Geocaching is like a real-life treasure hunt…adding in the technology of a GPS you search coordinate locations for an actual container that has a logbook and sometimes little ‘treats’ to trade. (You may have heard about it recently with the Wakefield/Ottawa incident in which the police were called in to look at an unidentifiable object they thought might be a bomb. It turned out to be a camouflage-taped geocaching container that had a logbook and pencil inside.)

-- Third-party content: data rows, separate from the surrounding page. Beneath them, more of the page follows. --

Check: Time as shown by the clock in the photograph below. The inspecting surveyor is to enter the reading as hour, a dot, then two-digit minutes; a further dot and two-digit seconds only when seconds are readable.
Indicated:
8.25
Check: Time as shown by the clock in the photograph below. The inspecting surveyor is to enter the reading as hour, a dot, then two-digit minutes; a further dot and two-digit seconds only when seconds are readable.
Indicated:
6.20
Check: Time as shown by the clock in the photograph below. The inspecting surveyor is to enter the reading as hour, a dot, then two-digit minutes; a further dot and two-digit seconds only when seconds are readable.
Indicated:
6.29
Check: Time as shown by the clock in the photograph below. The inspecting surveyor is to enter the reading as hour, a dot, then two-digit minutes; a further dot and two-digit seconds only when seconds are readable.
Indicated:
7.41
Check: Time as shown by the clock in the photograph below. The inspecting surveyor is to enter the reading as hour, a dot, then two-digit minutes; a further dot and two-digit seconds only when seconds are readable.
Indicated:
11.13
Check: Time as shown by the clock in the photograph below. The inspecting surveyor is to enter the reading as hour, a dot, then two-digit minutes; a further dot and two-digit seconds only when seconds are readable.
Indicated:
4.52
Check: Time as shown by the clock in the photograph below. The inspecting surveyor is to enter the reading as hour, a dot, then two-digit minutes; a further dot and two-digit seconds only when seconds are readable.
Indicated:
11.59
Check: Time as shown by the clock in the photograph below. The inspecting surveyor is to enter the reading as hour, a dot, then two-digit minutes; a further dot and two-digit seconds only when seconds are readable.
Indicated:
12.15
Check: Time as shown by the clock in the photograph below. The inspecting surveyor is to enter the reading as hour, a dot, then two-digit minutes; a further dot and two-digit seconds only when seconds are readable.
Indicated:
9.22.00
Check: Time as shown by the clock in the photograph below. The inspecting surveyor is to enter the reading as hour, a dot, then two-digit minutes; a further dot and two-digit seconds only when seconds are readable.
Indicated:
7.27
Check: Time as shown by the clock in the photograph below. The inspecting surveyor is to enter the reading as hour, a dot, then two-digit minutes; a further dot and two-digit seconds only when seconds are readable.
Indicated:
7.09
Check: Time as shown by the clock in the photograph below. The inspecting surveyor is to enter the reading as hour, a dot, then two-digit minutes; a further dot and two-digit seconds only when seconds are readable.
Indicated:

We’ve had soakers and sunburns and been creeped out in periwinkle-covered pioneer cemeteries; we’ve reached into ooey gooey spiderweb-filled holes and been stung by wasps when we disturbed their nest attempting to find a mini-sized cache; we`ve donated more blood to chihuahua-sized mosquitoes than to the monthly Blood Donor clinic. We’ve almost bottomed out on a trail truly meant only for four-wheelers at best on an empty gas tank with two wee kids buckled in the back and no cellphone (which likely wouldn’t have worked anyways without service in that remote area).
So why keep at it?
There are locations, just hidden behind treed roadways we regularly travel, that we had no idea existed! Beautiful and unique locations…majestic hikes on government-owned, pristine tracts and under-bridge trails otherwise hidden from view. We’ve seen otters playing and spied painted turtles sunning themselves, climbed trees (and even a bridge) with kid-like glee, hiked trails covered in wild blackberry bushes brambling over the pathway (which was also lined with bear scat – yikes) and had hours of fun in B.C. with a banana-coloured pill-bottle-sized (the large ones) slug that kept curiously poking its head out of the coffee cup where we had temporarily housed it until re-releasing it to its wild home.
We’re more active, enjoying the outdoors and all that it proudly displays…hiking, biking, climbing, canoeing to find these sometimes-elusive caches that can be the size of a small suitcase or smaller than a thimble. We log our experiences on to the website and laugh uproariously at others who also share sometimes-precarious adventures (like the one where a gentleman, attempting to be discreet with other non-caching people around, was so frightened by his daughter’s giggle of glee at finding the cache that he promptly tossed it into the river
beside him).
We’ve learned to take seriously the girl guide motto and come prepared with oodles of bug spray and sunscreen, extra writing utensils, and loads of water for the hike. We’ve had to learn the art of sharing (holding the GPS as the numbers get lower and the cache closer), the craft of detail and discovery, and the spy-like dramatic flair of pretending to do anything but what you`re actually doing. (The GPS really can look like a cellphone when held to the ear, and children`s laces often need to be tied right when you get near a city lamp post that also happens to be hiding a cache.) We have had to learn to get along even better than we previously did. And we`ve certainly learned to appreciate the amazing gifts of nature that are often right in front of us.
It can be as easy as you want, or as hard. There are wheelchair-friendly caches and there are ones where you have to climb mountains, or canoe-trek for 7 days. For more info check out
www.geocaching.com
And now when you ask what it is that we do for fun you won`t be one of the ones muttering, “Geo…WHAT?”